In 2016, tens of thousands have protested against CETA alongside TTIP, the then-sought trade and investment agreement between the EU and the USA, as they feared investment protection could impede governments’ ability to regulate companies, such as for consumer or environmental protection.
“Why did we wait for so long?” Hubertz asked in the parliamentary debate. “We’ve waited for a ruling of the federal constitutional court. Also, it’s 1,300 pages. If you look closely, you’ll see that it’s not only about customs, it’s already about sustainability, about social standards,” she said.
“But we also addressed some concerns, and those are very relevant, that those arbitration courts, where large companies can just pick the judge with money, that we leave those behind us,” she added.
In contrast to previous investment protection agreements, CETA creates a permanent and institutionalised dispute settlement tribunal. Judges will no longer be appointed ad hoc by the parties who are involved in the dispute but will come out of a standing pool.
However, critics say that this does not address their core concerns, calling legal arbitration in CETA only “slightly better” than in other investment protection agreements. “More important are actually the material protection standards granted to investors,” Cornelia Maarfield of Climate Action Network Europe, an NGO, told EURACTIV. “In CETA as well, this does not only address direct expropriation but also ‘indirect expropriation’,” she said.
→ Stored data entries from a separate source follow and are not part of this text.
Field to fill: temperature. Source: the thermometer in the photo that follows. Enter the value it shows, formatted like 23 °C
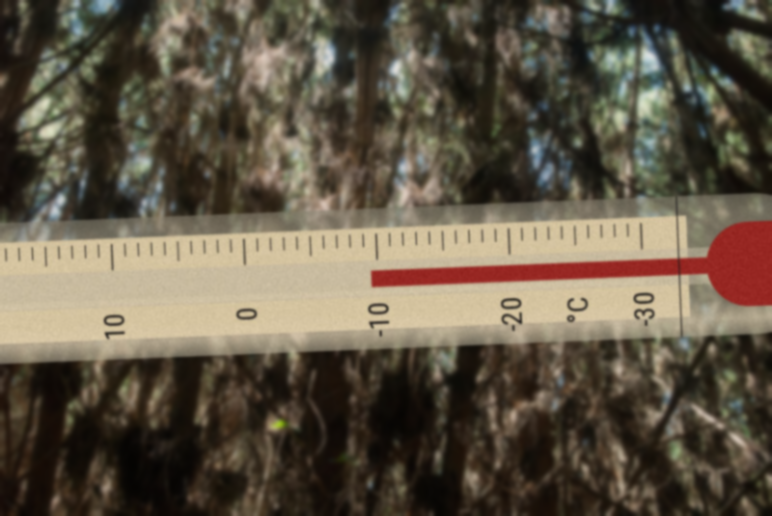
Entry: -9.5 °C
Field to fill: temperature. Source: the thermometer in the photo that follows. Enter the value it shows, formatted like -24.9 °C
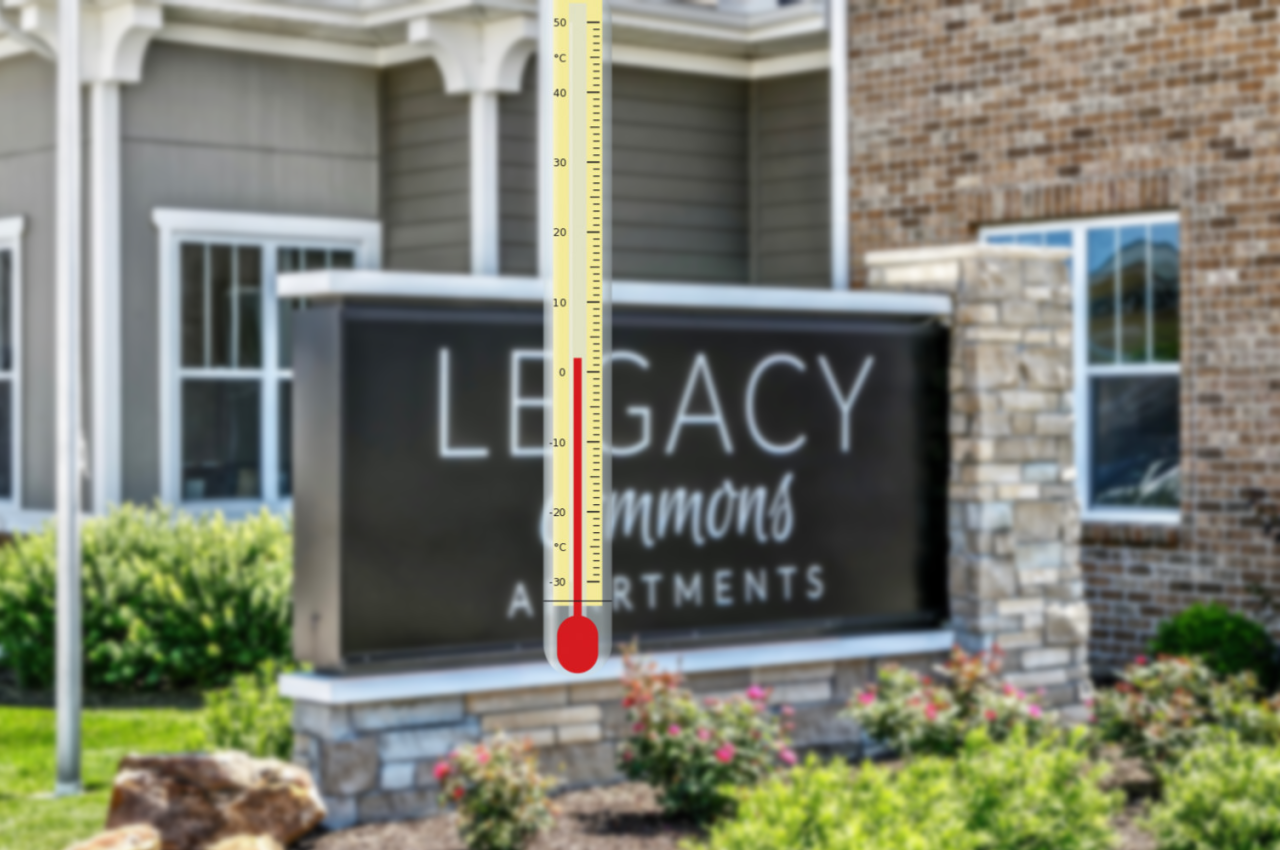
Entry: 2 °C
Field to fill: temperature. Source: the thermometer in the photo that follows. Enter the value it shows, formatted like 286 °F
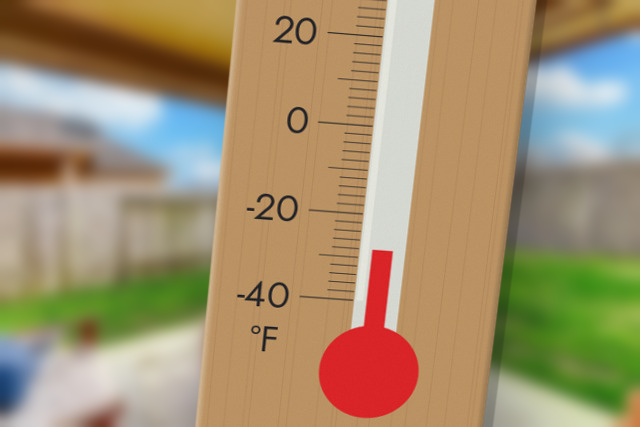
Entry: -28 °F
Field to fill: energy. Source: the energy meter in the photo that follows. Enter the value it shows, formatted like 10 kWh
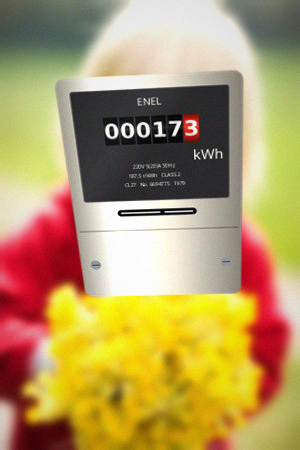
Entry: 17.3 kWh
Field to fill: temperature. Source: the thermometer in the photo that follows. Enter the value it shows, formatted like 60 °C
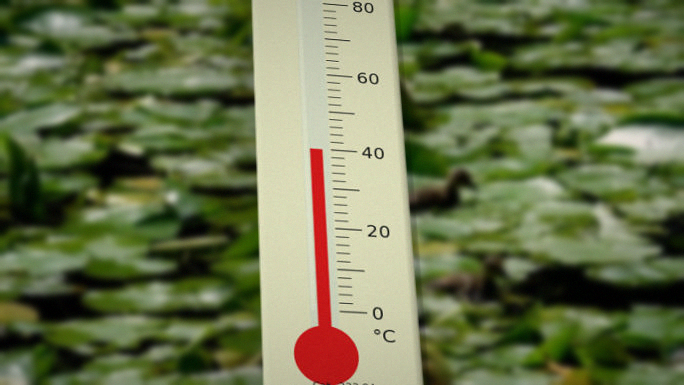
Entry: 40 °C
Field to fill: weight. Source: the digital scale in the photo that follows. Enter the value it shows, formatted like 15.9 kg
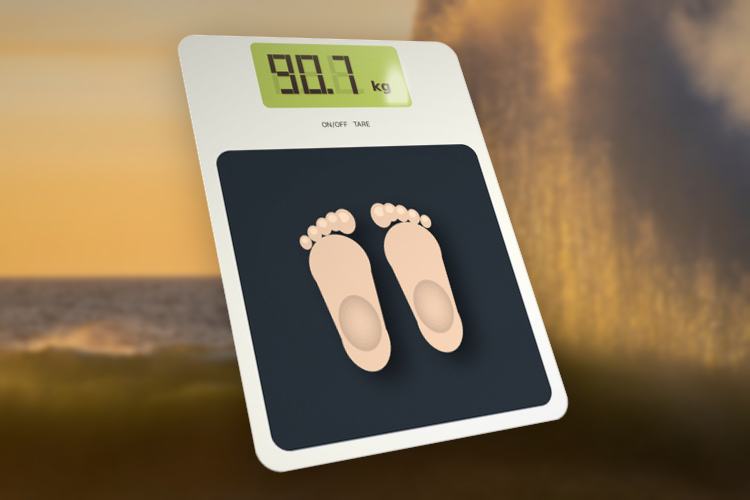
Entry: 90.7 kg
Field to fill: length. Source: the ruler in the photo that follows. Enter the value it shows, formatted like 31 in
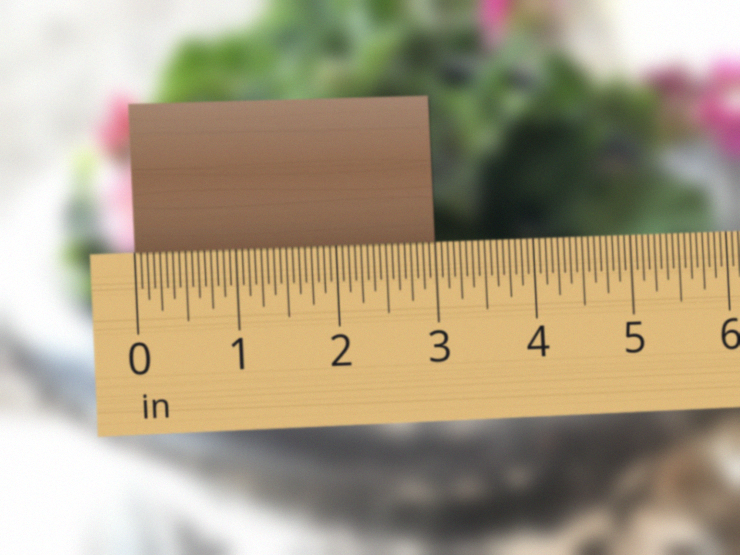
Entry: 3 in
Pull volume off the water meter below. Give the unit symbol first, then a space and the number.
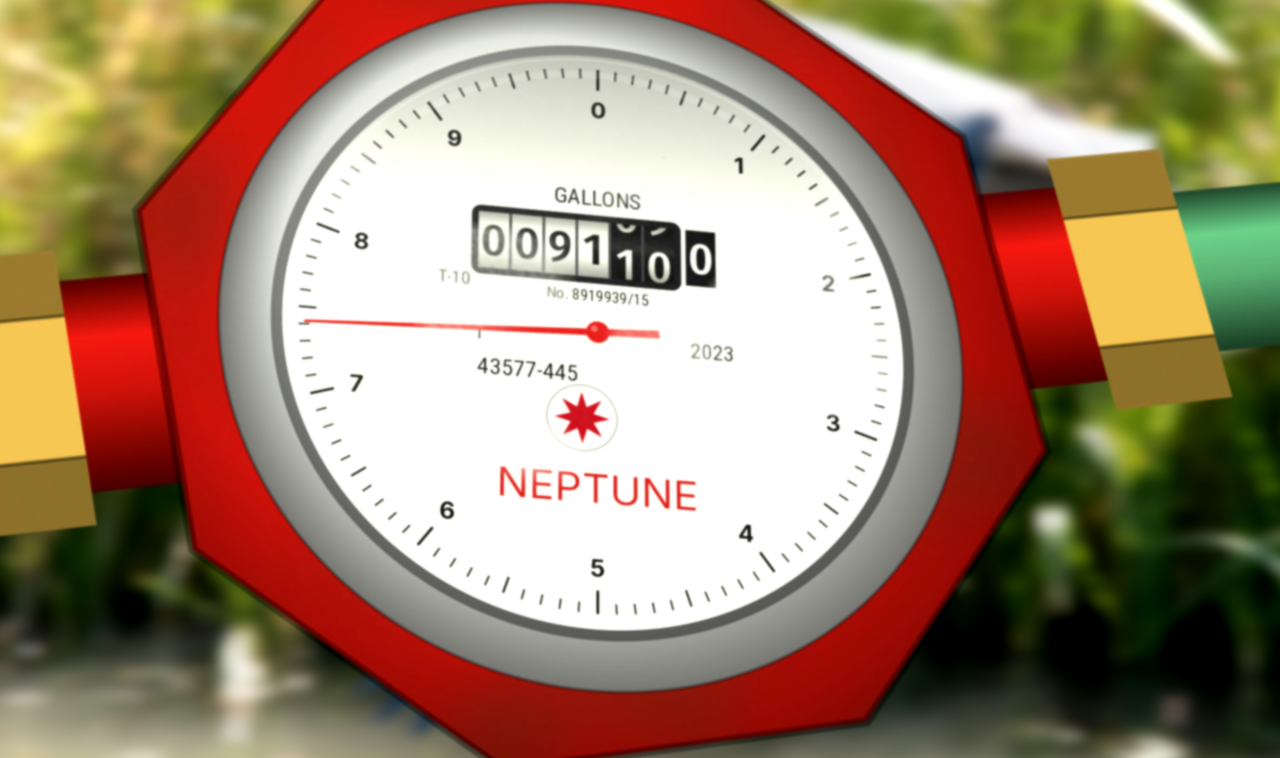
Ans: gal 91097.4
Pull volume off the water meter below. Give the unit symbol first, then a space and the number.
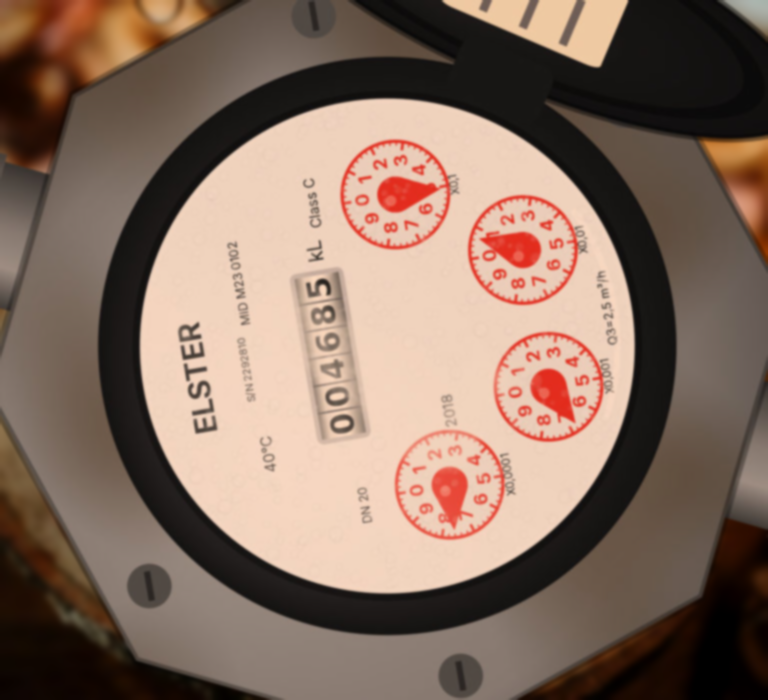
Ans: kL 4685.5067
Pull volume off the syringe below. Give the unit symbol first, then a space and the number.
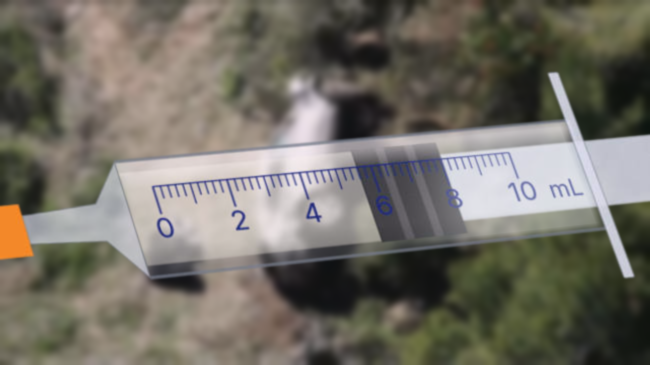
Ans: mL 5.6
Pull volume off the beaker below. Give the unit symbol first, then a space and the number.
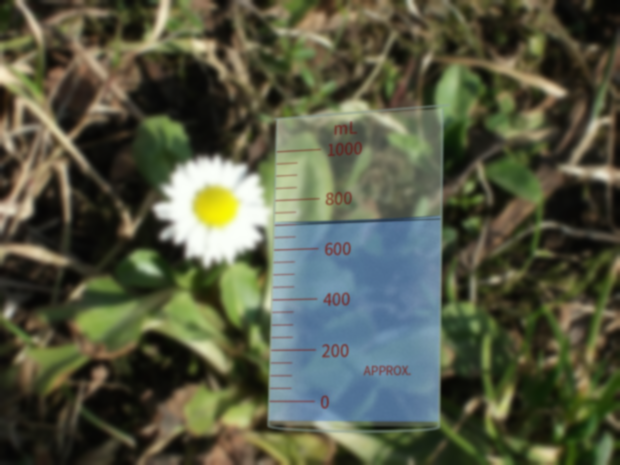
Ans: mL 700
“It also grants investors a ‘right to fair and equitable treatment’, something which is interpreted by many arbitral tribunals to mean that regulatory environments must remain stable. But as states are called upon in the wake of multiple crises, the regulatory environment can change significantly,” she said.
Industry representatives, in contrast, cheered the decision. “The ratification of the agreement is an overdue step,” said Siegfried Russwurm of the German Industry Association (BDI). “It must now give the EU new momentum in trade policy. Germany and the EU need open markets, especially in times of increasing protectionism,” he said.